Qld startup to pioneer superconducting quantum hardware
Researchers at a Queensland quantum energy startup are developing microscopic superconducting hardware that is critical to scaling up future quantum computer technology. The University of Queensland’s Professor Tom Stace and Associate Professor Arkady Federov have co-founded Analog Quantum Circuits (AQC) after a decade of research on engineering quantum systems. Stace said AQC is working to commercialise microwave circulators 1000 times smaller than what is currently available.
“Commercial circulators are the size of a matchbox and we have managed to shrink them to a few tens of micrometres, which is a fraction of the width of a human hair,” Stace said.
A quantum computer is measured by the number of elementary parts called qubits, and Stace estimates that at least a million of these will be needed before they become useful for complex computations. “We’re building miniature components that will scale with the quantum computer, so companies building the rest of the system are able to incorporate our technology,” Stace said.

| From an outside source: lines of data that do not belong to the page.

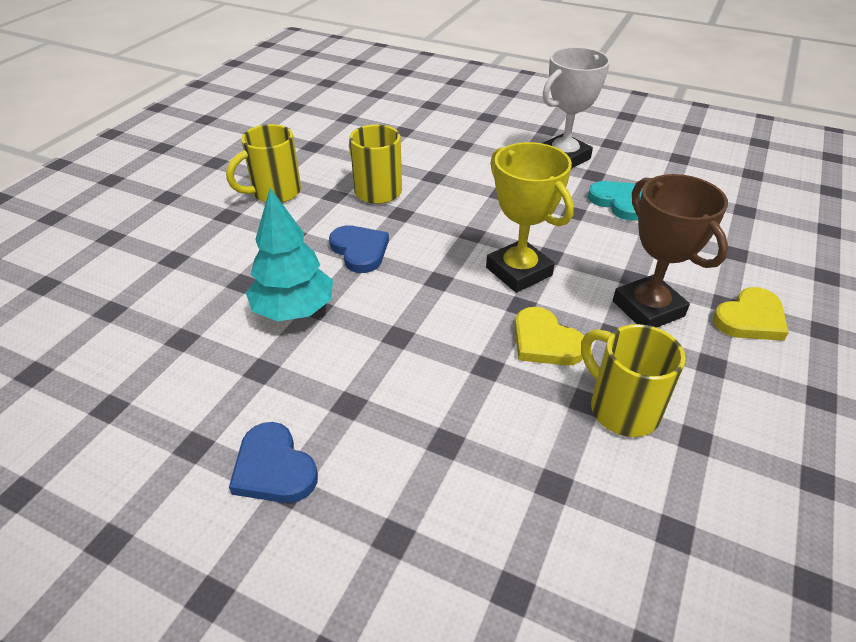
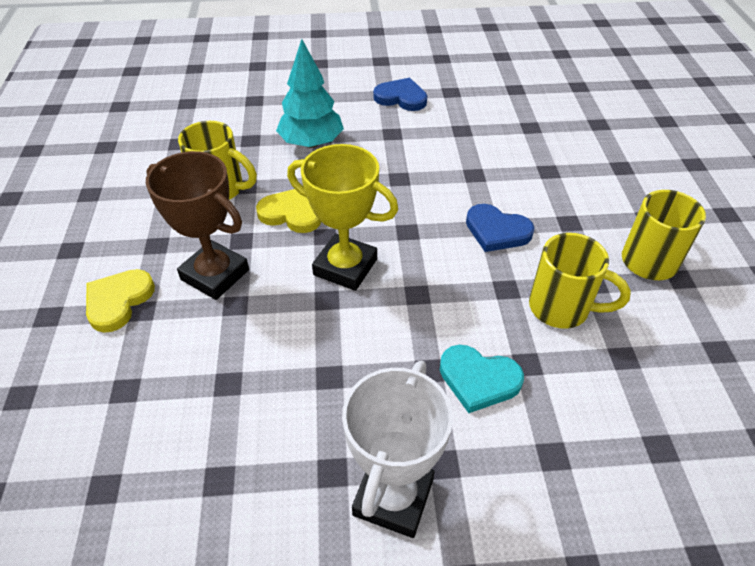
camera: 150 degrees right, 5 degrees up
turquoise tree [246,188,333,321] -> turquoise tree moved to [276,39,344,148]
turquoise heart [588,181,642,221] -> turquoise heart moved to [440,345,524,413]

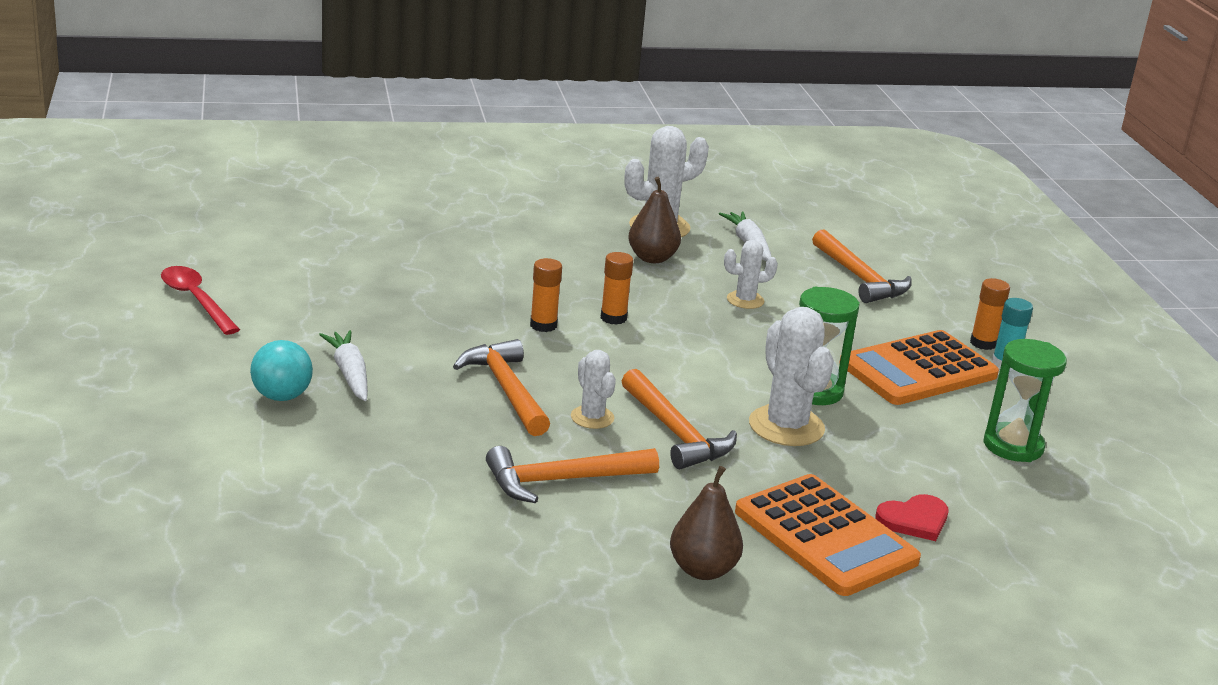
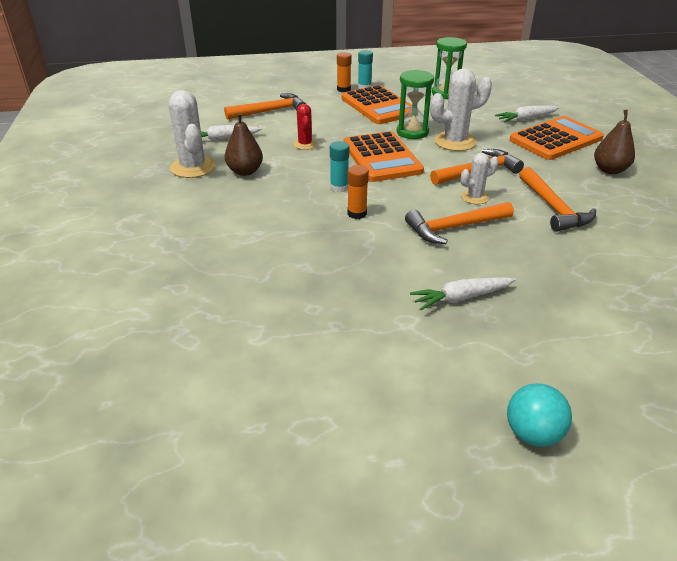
camera: 85 degrees left, 10 degrees up
red spoon [161,266,240,335] -> none
turquoise ball [250,340,313,401] -> turquoise ball moved to [507,383,572,447]
orange glue stick [601,252,633,325] -> turquoise glue stick [330,141,349,192]
white cactus [724,240,778,309] -> red cactus [293,104,317,150]
red heart [876,494,948,541] -> white carrot [495,105,560,123]
none -> orange calculator [343,131,424,182]

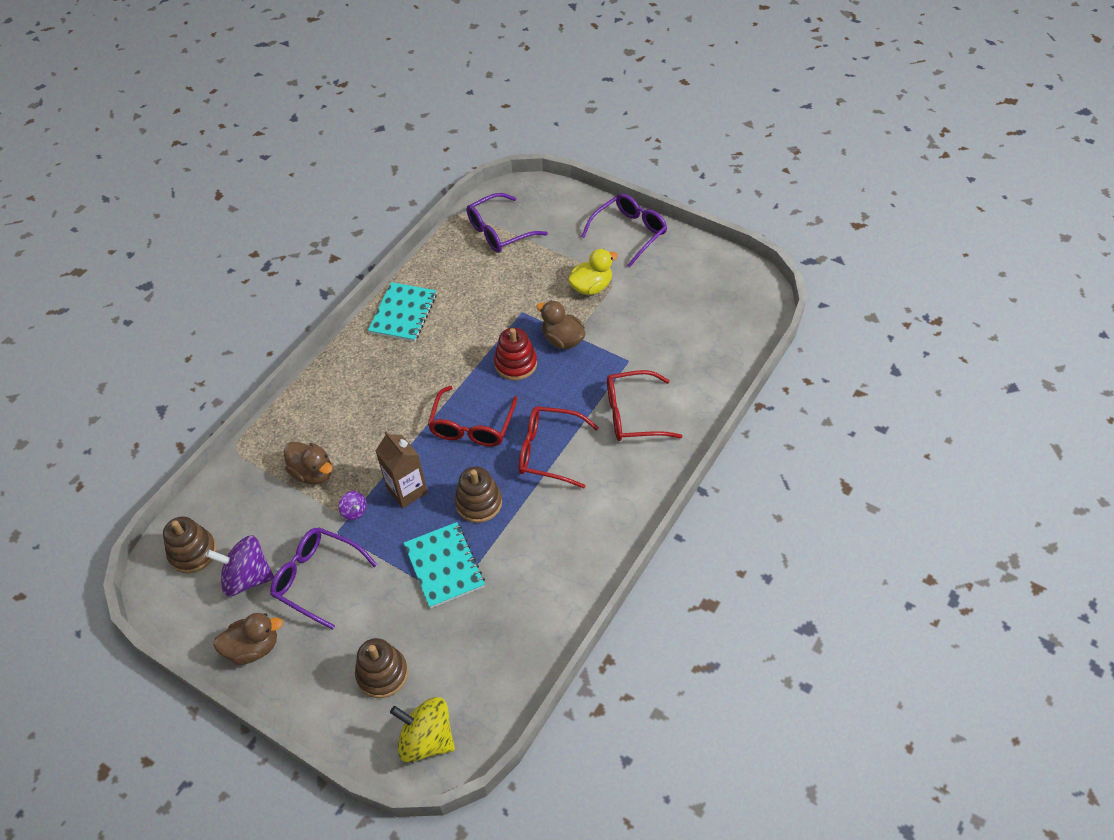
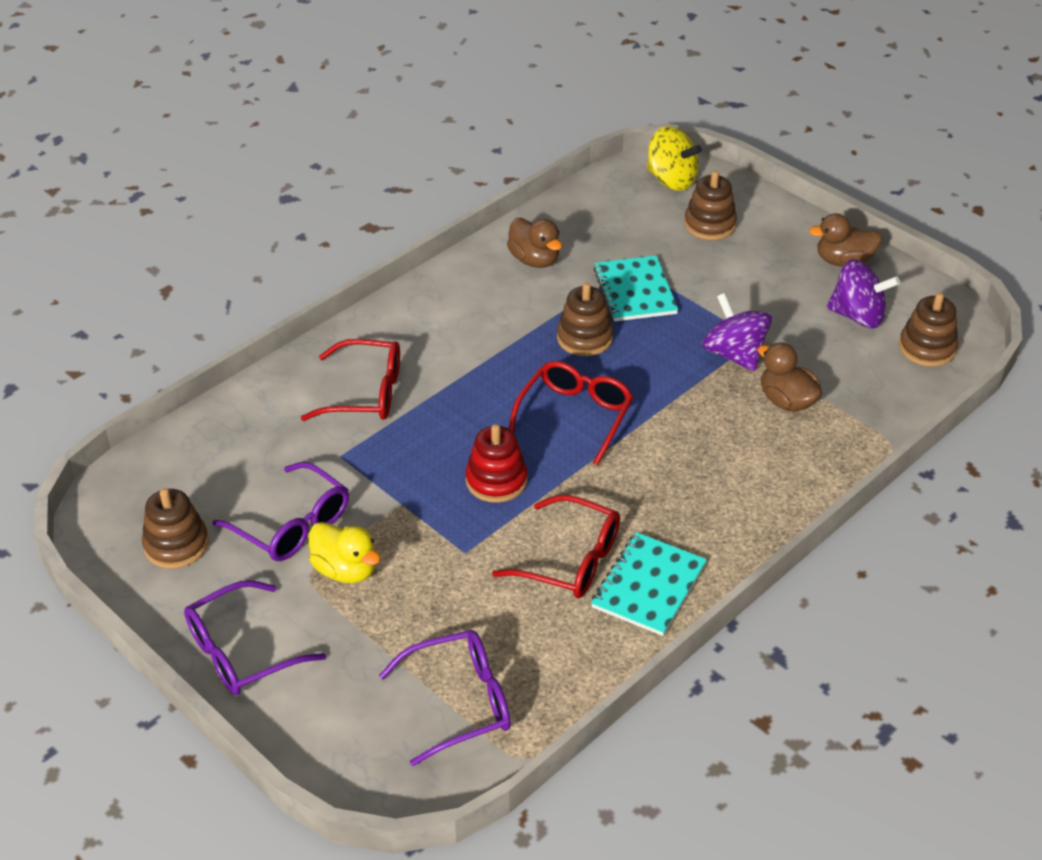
camera: 170 degrees left, 10 degrees down
purple glasses [270,527,377,630] -> purple glasses moved to [213,462,349,561]
purple spinning top [339,491,367,520] -> purple spinning top [702,293,772,371], size x2.10
brown carton [376,431,428,508] -> none
red glasses [519,406,599,488] -> red glasses moved to [492,495,620,598]
brown duck [536,301,586,349] -> brown duck moved to [507,218,562,268]
yellow duck [568,249,618,295] -> yellow duck turned 120 degrees counterclockwise [309,522,381,583]
none -> brown stacking toy [142,488,209,569]

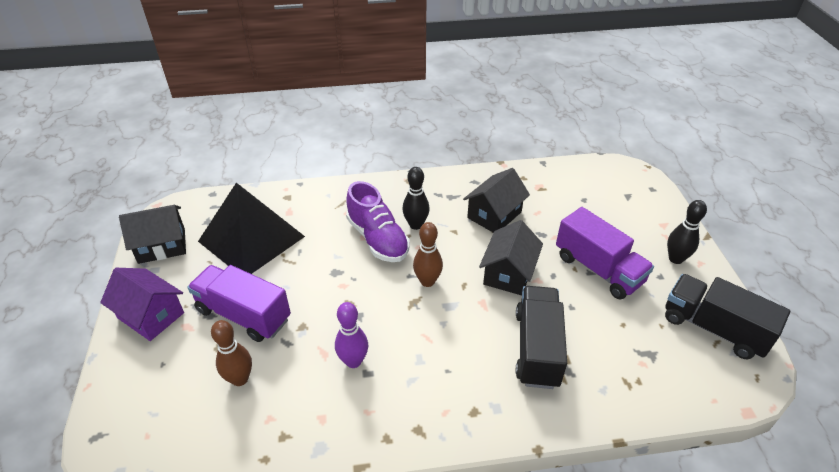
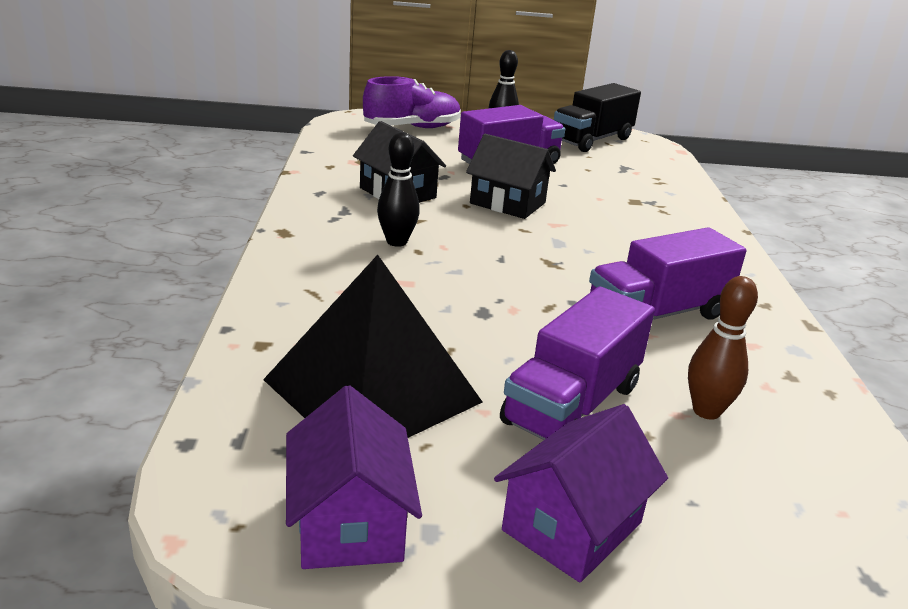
camera: 85 degrees left, 15 degrees down
black house [119,205,186,264] -> purple house [286,385,422,569]
purple bowling pin [335,302,368,368] -> purple truck [589,227,746,320]
purple shoe [346,181,409,262] -> purple shoe moved to [363,76,461,128]
brown bowling pin [413,222,443,287] -> none
black truck [515,286,567,389] -> none

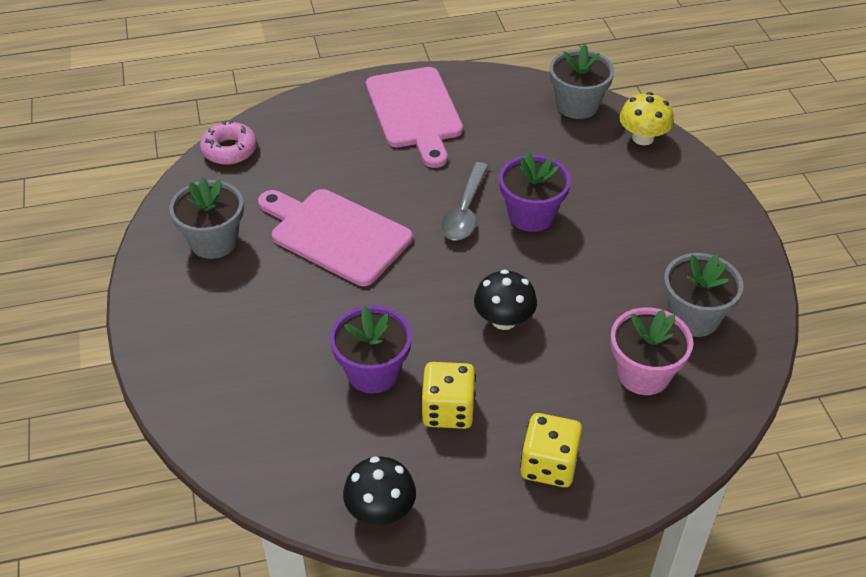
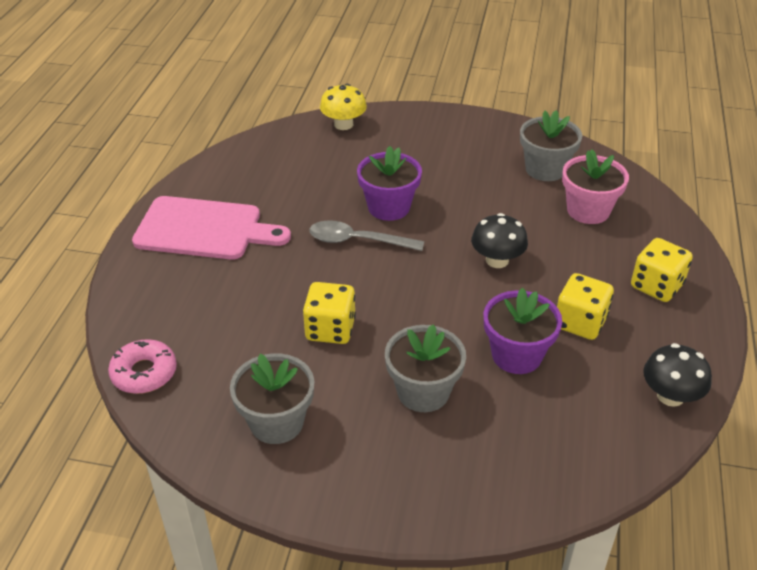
camera: 65 degrees left, 5 degrees down
pink cutting board [258,189,413,286] -> yellow dice [303,282,356,344]
grey spoon [441,162,488,240] -> grey spoon turned 150 degrees clockwise [309,220,424,251]
grey flower pot [550,44,614,119] -> grey flower pot moved to [385,324,466,412]

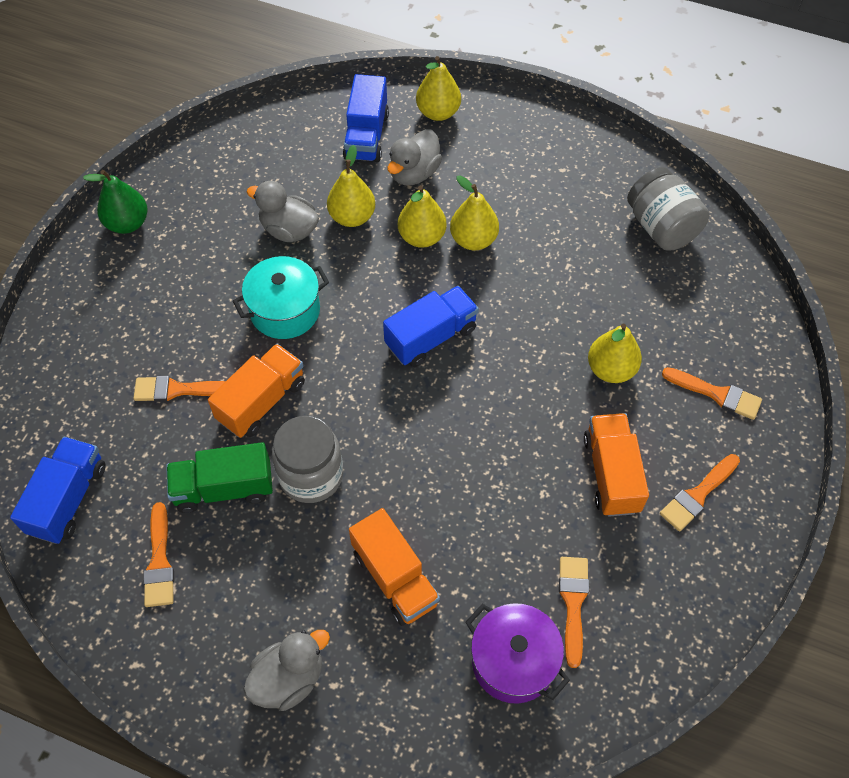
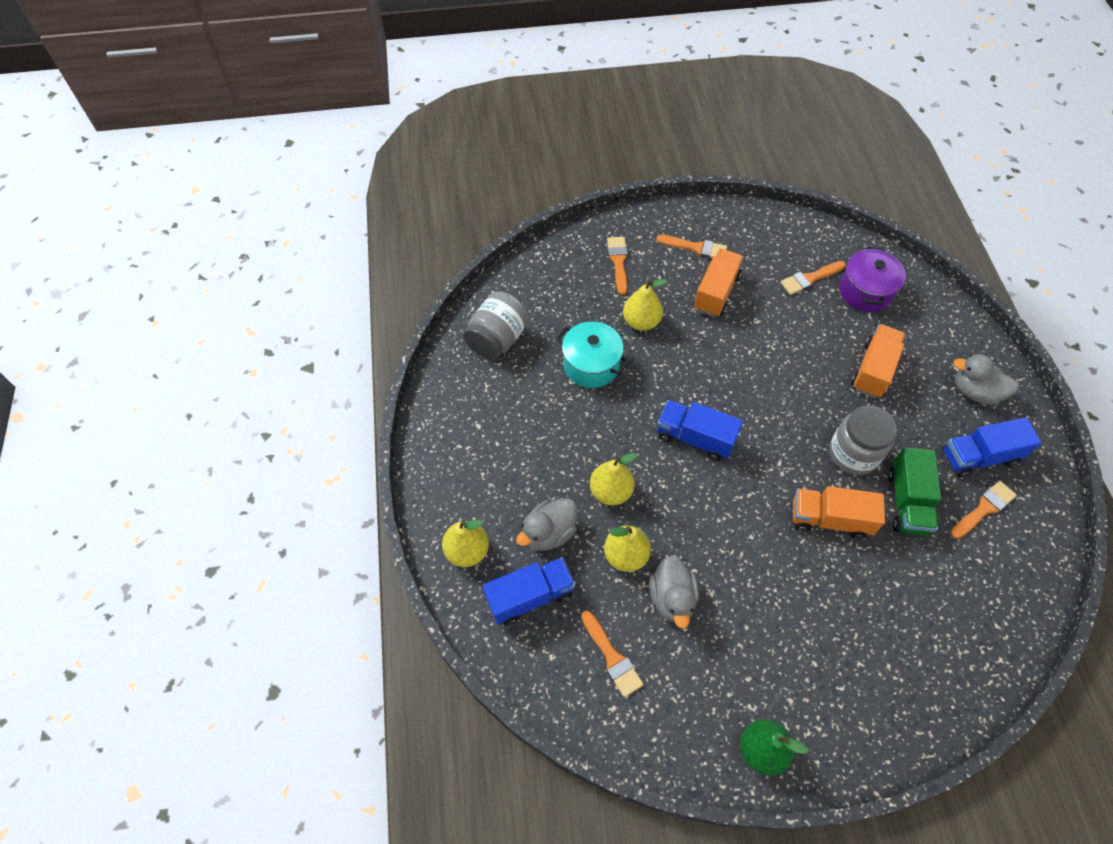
camera: 120 degrees left, 0 degrees up
blue truck [10,437,106,544] -> blue truck moved to [943,417,1041,477]
orange brush [133,376,226,402] -> orange brush moved to [581,611,644,697]
green truck [166,442,273,513] -> green truck turned 45 degrees clockwise [888,447,941,536]
turquoise pot [233,256,329,339] -> turquoise pot moved to [556,322,630,388]
grey duck [387,129,442,185] -> grey duck turned 135 degrees clockwise [516,498,577,551]
yellow pear [450,176,499,250] -> none
orange truck [584,413,649,517] -> orange truck turned 150 degrees clockwise [693,249,744,317]

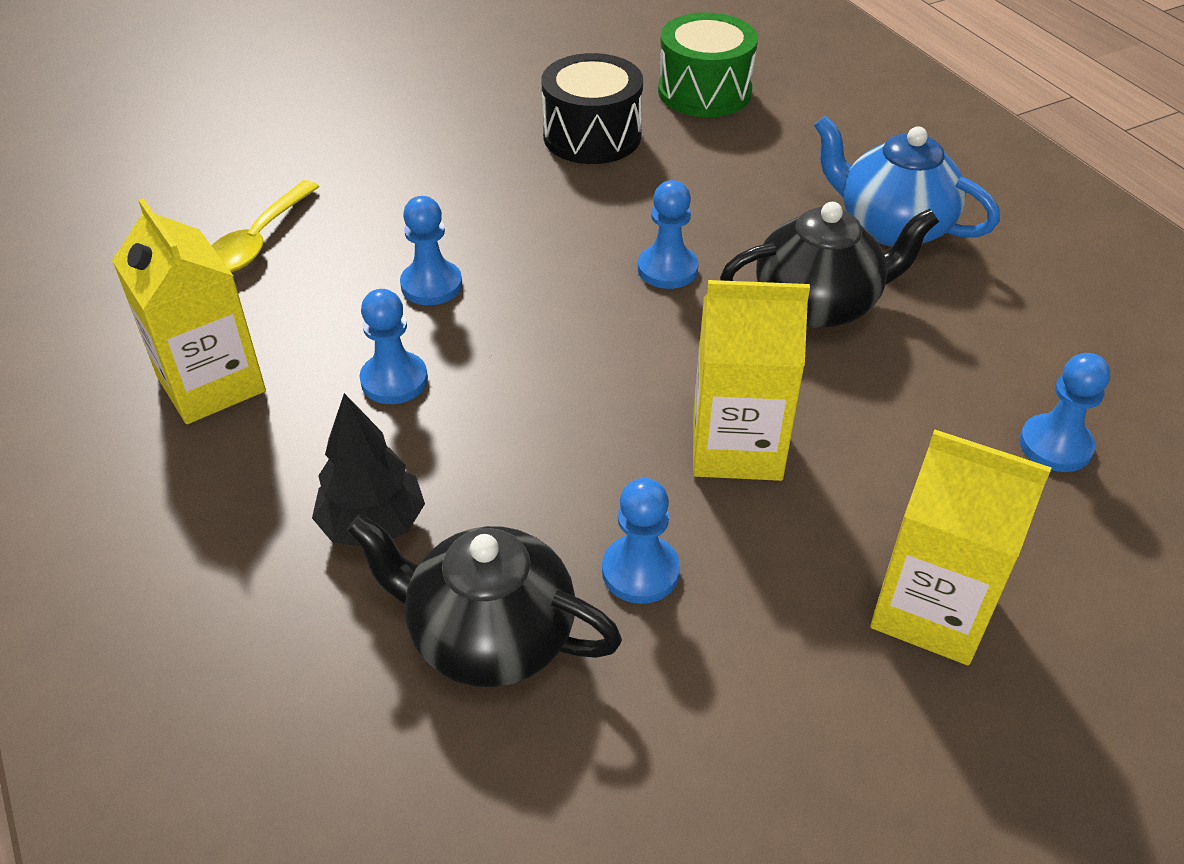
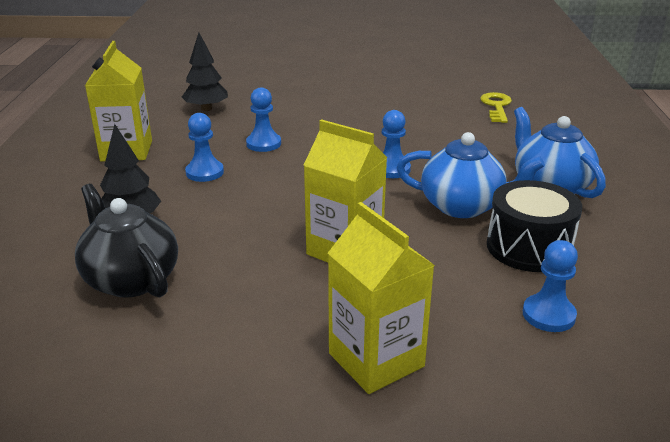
camera: 30 degrees right, 15 degrees down
yellow spoon [212,180,320,272] -> black tree [182,32,228,111]
black drum [541,53,643,164] -> black drum moved to [487,180,582,272]
blue pawn [602,478,680,604] -> none
green drum [658,12,758,117] -> yellow key [480,92,512,123]
black teapot [720,202,939,328] -> blue teapot [396,132,545,218]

AQC is reportedly the first superconducting quantum technology startup in Australia and its team works out of the Superconducting Quantum Devices Lab at UQ’s St Lucia campus, building on work started within the Australian Research Council Centre of Excellence for Engineered Quantum Systems (EQUS). The work is performed in cryogenic dilution refrigerators that operate at -273°C. Federov explained that quantum hardware is extremely sensitive, and the ambient electrical noise at room temperature is too loud. The microwave circulator that the researchers are developing will help shield that noise.
“We are developing part of the communications channel between the outside world and the quantum computer others are trying to build, so that interface technology must sustain the temperature difference between the interior and exterior of the fridge,” Federov said.